Instructions to follow: Collect all lines from the listing that include the string "TRIANGLE".

====

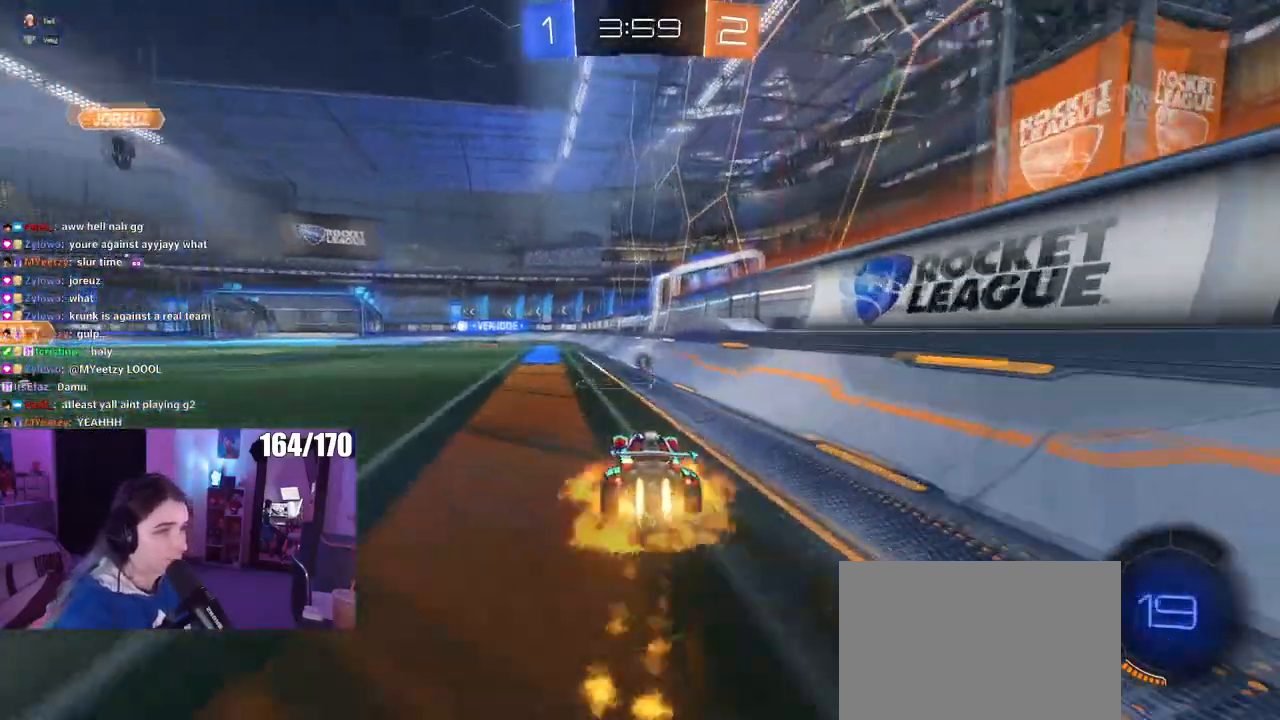
Gameplay with a controller (PlayStation layout); each line is a JSON object with the inputs held at the frame after it. "events" lists button and stick changes between this image and that frame as [ms after this image, input, new state], when the widget could be followed in between.
{"buttons": ["SQUARE", "R2"], "left_stick": "down-left", "right_stick": "center", "events": [[33, "TRIANGLE", "up"], [50, "left_stick", "up-left"], [83, "CROSS", "up"], [117, "CROSS", "down"], [183, "left_stick", "down-left"], [267, "CROSS", "up"], [300, "R1", "up"], [350, "SQUARE", "down"]]}
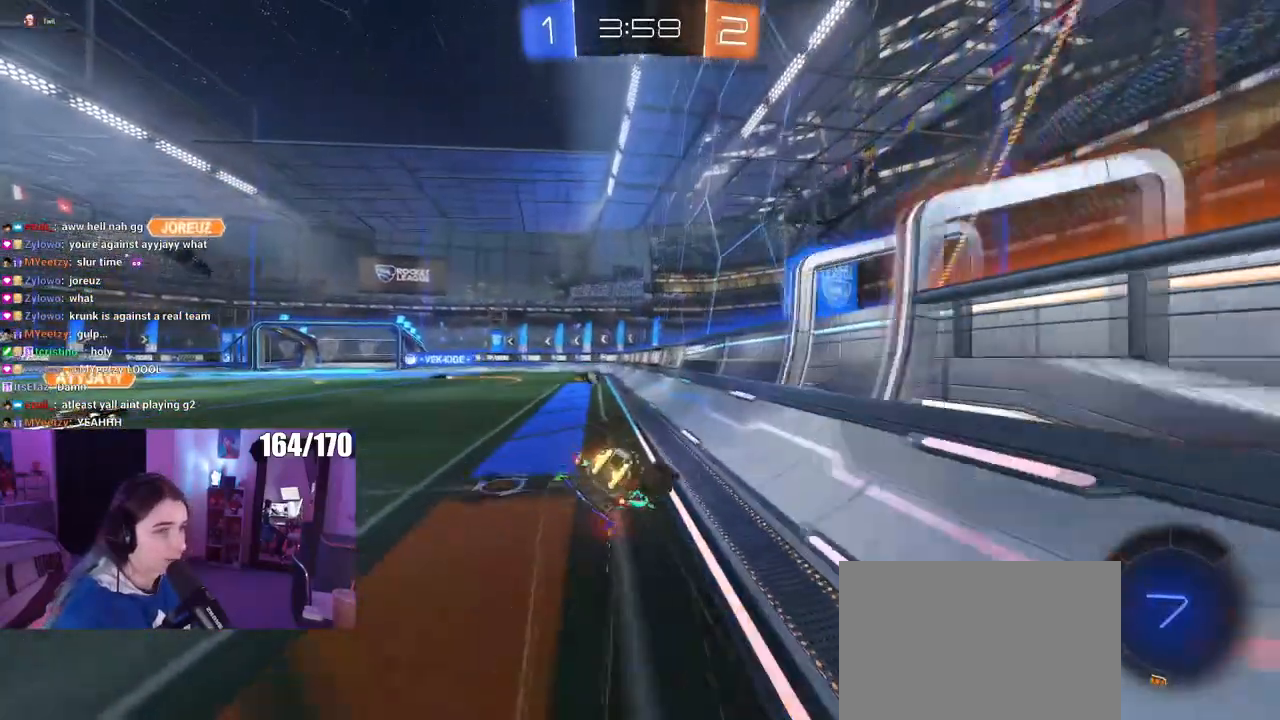
{"buttons": ["R2"], "left_stick": "center", "right_stick": "center", "events": [[467, "left_stick", "center"], [484, "SQUARE", "up"]]}
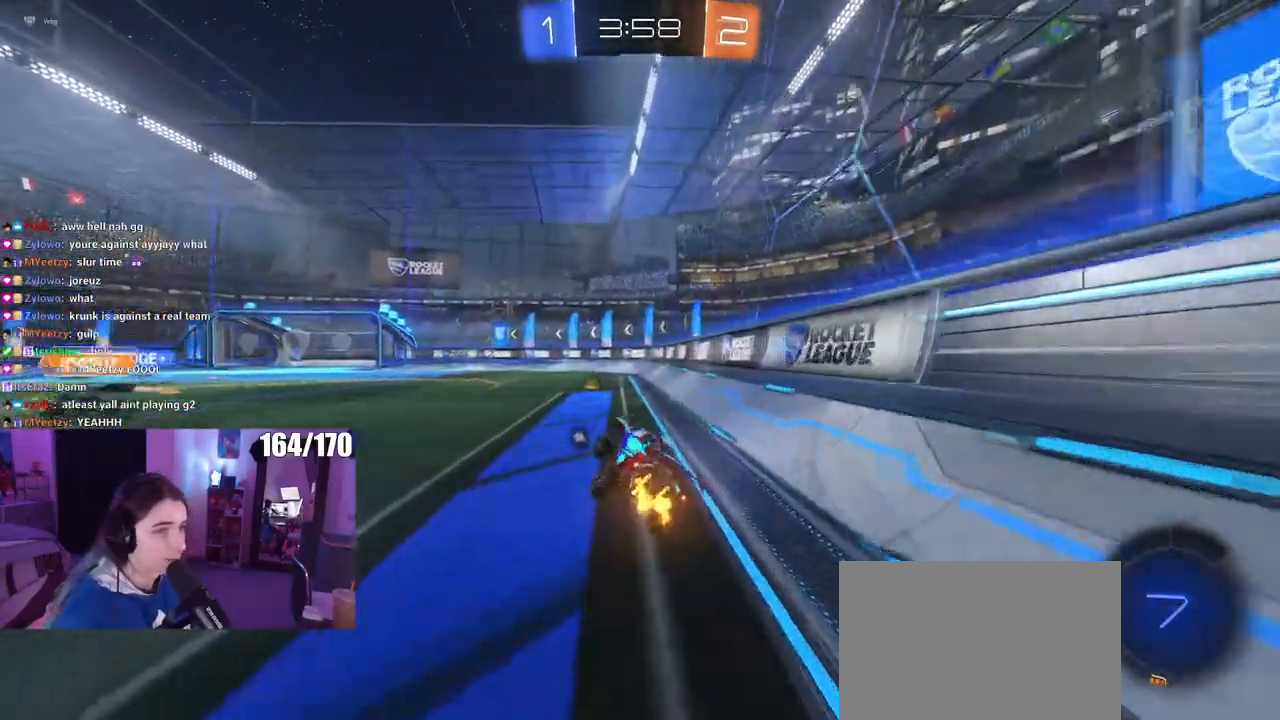
{"buttons": ["R2"], "left_stick": "center", "right_stick": "center", "events": [[67, "TRIANGLE", "down"], [167, "TRIANGLE", "up"]]}
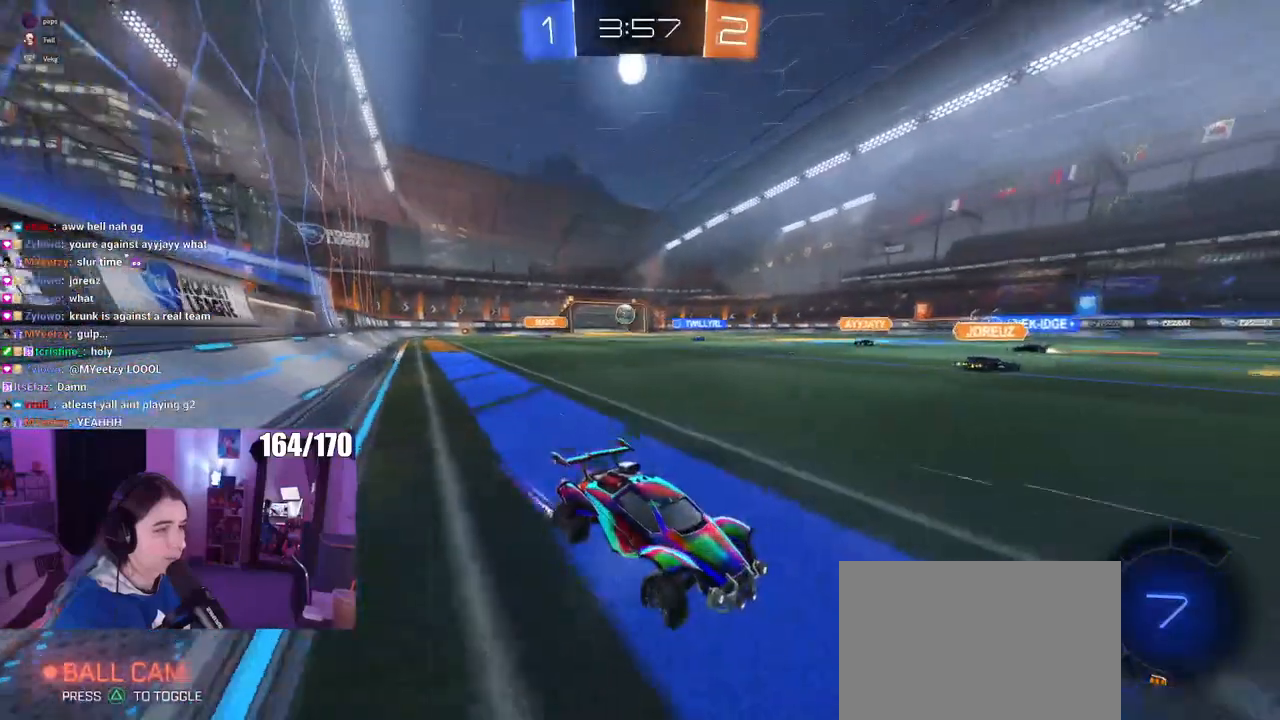
{"buttons": ["R2"], "left_stick": "left", "right_stick": "center", "events": [[384, "left_stick", "left"]]}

====

Reply:
{"buttons": ["SQUARE", "R2"], "left_stick": "down-left", "right_stick": "center", "events": [[33, "TRIANGLE", "up"], [50, "left_stick", "up-left"], [83, "CROSS", "up"], [117, "CROSS", "down"], [183, "left_stick", "down-left"], [267, "CROSS", "up"], [300, "R1", "up"], [350, "SQUARE", "down"]]}
{"buttons": ["R2"], "left_stick": "center", "right_stick": "center", "events": [[67, "TRIANGLE", "down"], [167, "TRIANGLE", "up"]]}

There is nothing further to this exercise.